Yeah, but the margins for spellcasting are always going to be better. Scribing scrolls is relatively time-consuming such that it's a huge opportunity cost vis-a-vis spellcasting sales.

So, as rational actors in terms of economic theory, there's no reason to scribe scrolls at all.


Or equivalent service or demonstration of magical power would probably easily occur and be proposed if they have any interest in the membership of such non-wizards.

Of course, if non-wizards belong then it's no longer strictly a wizard's organization, but more of a magic-user's.

I could see the price of admission to a guild being the providing of a spell that the guild does not currently have in its library. i.e. New membership is rare.

AgentPaper
2015-09-03, 04:45 PM
Yeah, but the margins for spellcasting are always going to be better. Scribing scrolls is relatively time-consuming such that it's a huge opportunity cost vis-a-vis spellcasting sales.

So, as rational actors in terms of economic theory, there's no reason to scribe scrolls at all.

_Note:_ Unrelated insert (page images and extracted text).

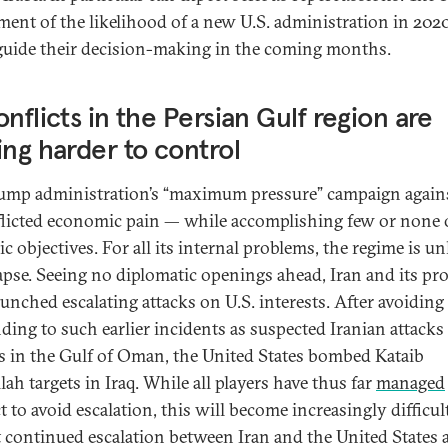
ment of the likelihood of a new U.S. administration in 2020
 guide their decision-making in the coming months.
onflicts in the Persian Gulf region are
ing harder to control
ump administration’s “maximum pressure” campaign agains
flicted economic pain — while accomplishing few or none o
ic objectives. For all its internal problems, the regime is un
lapse. Seeing no diplomatic openings ahead, Iran and its pr
aunched escalating attacks on U.S. interests. After avoiding
ding to such earlier incidents as suspected Iranian attacks 
s in the Gulf of Oman, the United States bombed Kataib
ah targets in Iraq. While all players have thus far
managed
t to avoid escalation, this will become increasingly difficult
 continued escalation between Iran and the United States 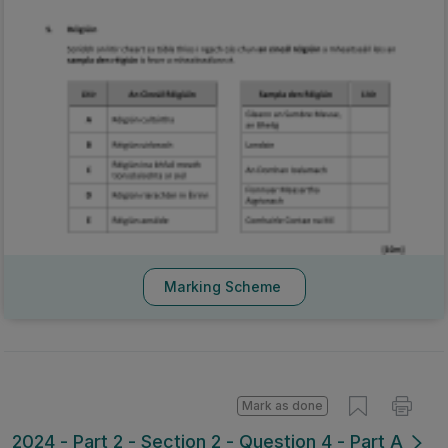
Marking Scheme
Mark as done
2024 - Part 2 - Section 2 - Question 4 - Part A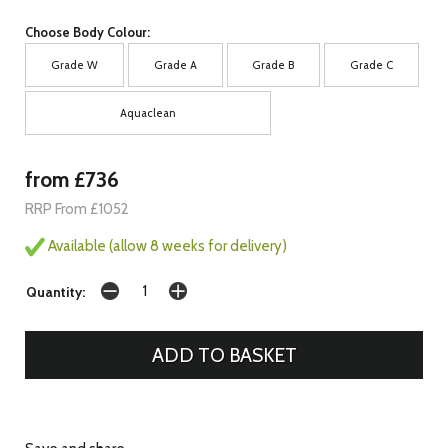
Choose Body Colour:
Grade W
Grade A
Grade B
Grade C
Aquaclean
from £736
RRP From £1052
Available (allow 8 weeks for delivery)
Quantity: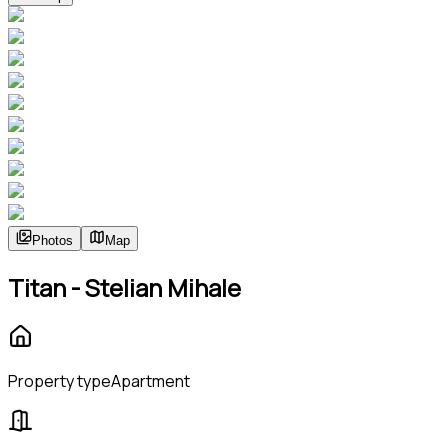
Photos
Map
Titan - Stelian Mihale
Property type
Apartment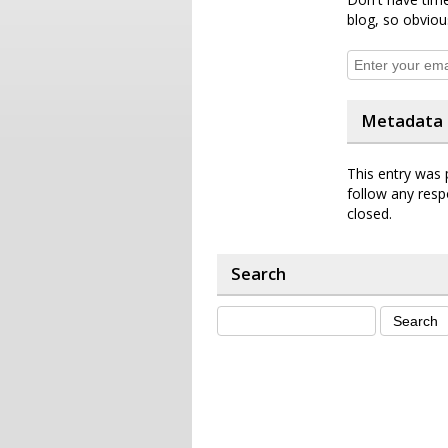
blog, so obviou
Metadata
This entry was 
follow any resp
closed.
Search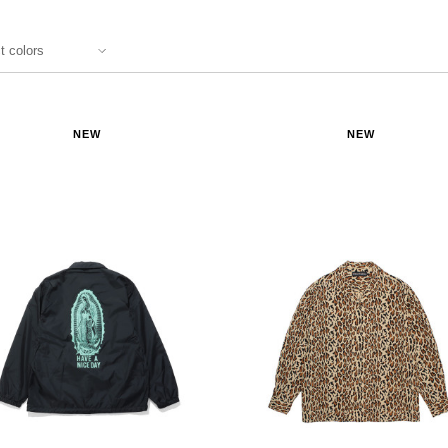
NEW
NEW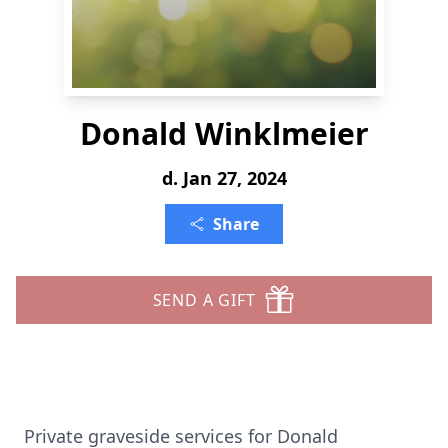
Donald Winklmeier
d. Jan 27, 2024
Share
SEND A GIFT
Private graveside services for Donald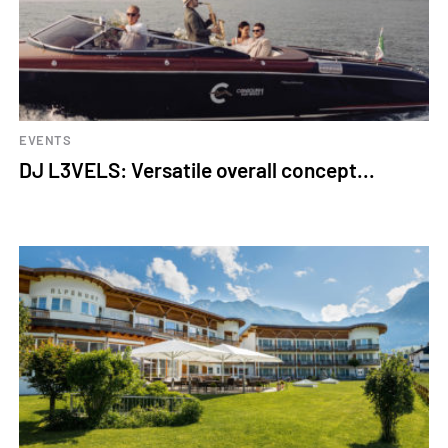
EVENTS
DJ L3VELS: Versatile overall concept...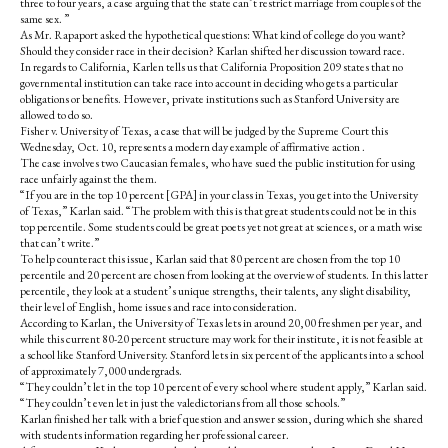
three to four years, a case arguing that the state can’t restrict marriage from couples of the
same sex. ”
As Mr. Rapaport asked the hypothetical questions: What kind of college do you want?
Should they consider race in their decision? Karlan shifted her discussion toward race.
In regards to California, Karlen tells us that California Proposition 209 states that no
governmental institution can take race into account in deciding who gets a particular
obligations or benefits. However, private institutions such as Stanford University are
allowed to do so.
Fisher v. University of Texas, a case that will be judged by the Supreme Court this
Wednesday, Oct. 10, represents a modern day example of affirmative action .
The case involves two Caucasian females, who have sued the public institution for using
race unfairly against the them.
“If you are in the top 10 percent [GPA] in your class in Texas, you get into the University
of Texas,” Karlan said. “The problem with this is that great students could not be in this
top percentile. Some students could be great poets yet not great at sciences, or a math wise
that can’t write.”
To help counteract this issue, Karlan said that 80 percent are chosen from the top 10
percentile and 20 percent are chosen from looking at the overview of students. In this latter
percentile, they look at a student’s unique strengths, their talents, any slight disability,
their level of English, home issues and race into consideration.
According to Karlan, the University of Texas lets in around 20,00 freshmen per year, and
while this current 80-20 percent structure may work for their institute, it is not feasible at
a school like Stanford University. Stanford lets in six percent of the applicants into a school
of approximately 7,000 undergrads.
“They couldn’t let in the top 10 percent of every school where student apply,” Karlan said.
“They couldn’t even let in just the valedictorians from all those schools.”
Karlan finished her talk with a brief question and answer session, during which she shared
with students information regarding her professional career.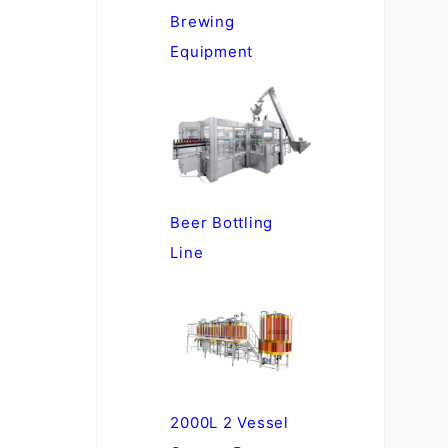
Brewing
Equipment
Beer Bottling
Line
2000L 2 Vessel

Scribing scrolls makes sense if you can't find enough work casting spells personally. They'd sell for more than casting services to people who are too far away from you for you to reasonable travel there and cast the spell, but who have someone capable of casting that spell themselves (ie: a low level wizard) in your place.

I could definitely see a healthy market for both casting spells and creating scrolls, but I still think that selling access to the wizard organization's library of spells will be the most lucrative part of their business. Any spellcaster can cast a spell or scribe a scroll, and most requests will be for common spells that most or all wizards have access to.

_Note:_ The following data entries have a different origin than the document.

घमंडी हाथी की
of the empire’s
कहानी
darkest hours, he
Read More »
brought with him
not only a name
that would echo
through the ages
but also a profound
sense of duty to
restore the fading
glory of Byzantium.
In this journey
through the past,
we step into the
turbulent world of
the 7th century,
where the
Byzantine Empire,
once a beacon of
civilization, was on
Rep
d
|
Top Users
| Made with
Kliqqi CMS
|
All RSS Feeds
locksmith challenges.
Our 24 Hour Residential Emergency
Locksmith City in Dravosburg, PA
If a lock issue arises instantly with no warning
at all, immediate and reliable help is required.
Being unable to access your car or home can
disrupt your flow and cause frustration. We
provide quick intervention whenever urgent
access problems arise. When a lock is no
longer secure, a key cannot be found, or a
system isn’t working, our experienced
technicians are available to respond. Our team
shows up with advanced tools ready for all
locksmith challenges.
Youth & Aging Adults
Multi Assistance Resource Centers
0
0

The real money comes from adventurers and their endless disposable income, and adventuring wizards want, more than anything, spells to add to their spell book. They'll also be more than willing to pay for the convenience of getting all of their spells in one place (the organization) rather than having to track down a bunch of wizards all over the place to get the various spells, even if it would be for a lower cost. A decently high-level adventurer could easily come in and drop thousands to tens of thousands of gold to buy out their library of spells.

Of course, it does depend on the setting as well. If adventurers are meant to be rare, or don't get the huge amounts of treasure that the DMG suggests, then the more mundane, but reliable income from selling spells/scrolls and minor magic items like Decanters of Endless Water will probably be the main source of income for the Wizard Organization, in which case it's probably going to look more like a traditional guild rather than a fantasy wizard organization with a big tower and such.